O fisioterapeuta poderá orientar a família na utilização de adaptações
para uso em tarefas diárias (alimentação, escrita, etc) e na realização
de exercícios em casa. As crianças devem ser estimuladas a ter uma vida
mais saudável. A prática de esportes deve ser supervisionada por um
especialista em reabilitação e as articulações protegidas contra
possíveis traumatismos. Esportes com impacto como o futebol e o vôlei
devem ser evitados nas fases iniciais do tratamento, enquanto a natação
deve ser estimulada. No entanto esta modalidade esportiva não é
disponível para grande parte da nossa população.
10. Aspectos emocionais da criança com artrite.
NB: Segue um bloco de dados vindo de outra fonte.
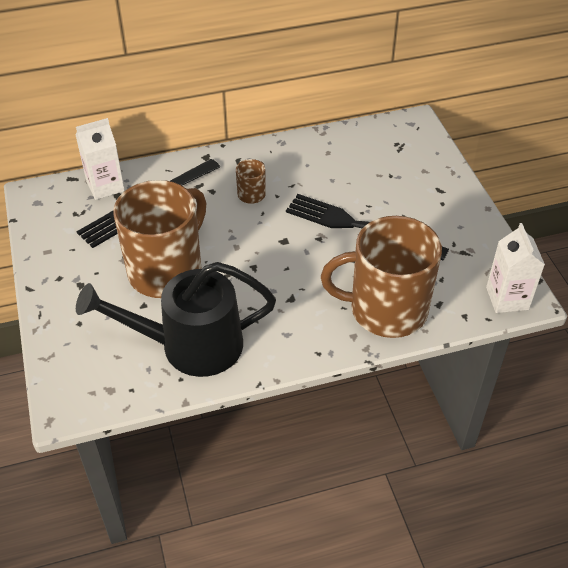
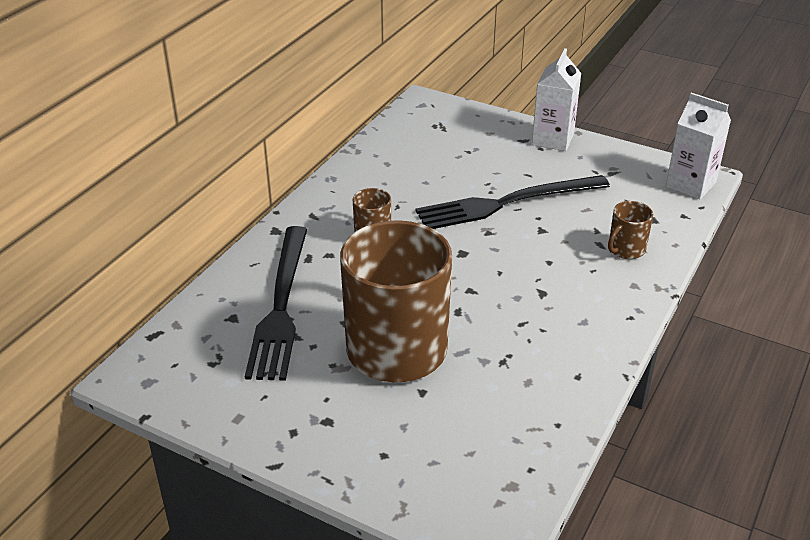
camera: 45 degrees left, 10 degrees down
white carton [76,118,125,200] -> white carton moved to [532,48,581,151]
black watering can [76,262,276,377] -> none
brown mug [321,216,442,338] -> brown mug [608,201,653,259], size x0.42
A doença crônica tem um impacto em várias dimensões da vida da criança e
dos familiares: aspectos físicos, emocionais, sociais, educacionais e
econômicos. Com isto a dinâmica da família pode alterar-se
significativamente. A troca de informações entre o paciente, seus
familiares, o reumatologista pediátrico e os demais profissionais
relacionados (fisioterapeuta e psicólogo) é fundamental para que este
impacto seja minimizado.
Os pais devem estar atentos, uma vez que poderão ser observadas
modificações no comportamento da criança com artrite, especialmente
devido à presença da dor e diminuição da capacidade física. Algumas
crianças podem ficar tristes enquanto outras podem sentir raiva de
intensidade variável. Em alguns casos pode ser observado sentimento de
culpa nos pais ou nos irmãos, que satisfazem todas as vontades dos
pacientes, levando a um “ganho secundário”. Este processo dificulta o
retorno da criança com artrite para uma “vida normal”. As crianças com
artrite devem ser estimuladas a retomar o mais breve possível a sua vida
social e escolar. Conversas francas entre todos os membros da família
são de grande ajuda. Em alguns casos é indicado o acompanhamento por
especialista em saúde mental (psicólogo ou psiquiatra) dos pacientes,
dos pais ou de ambos.
No âmbito escolar, o professor deve ser orientado sobre a doença. As
necessidades pessoais deverão ser avaliadas e respeitadas. Uma vez que a
incapacidade física tem melhora lenta, as atividades intelectuais e
artísticas devem ser estimuladas e valorizadas.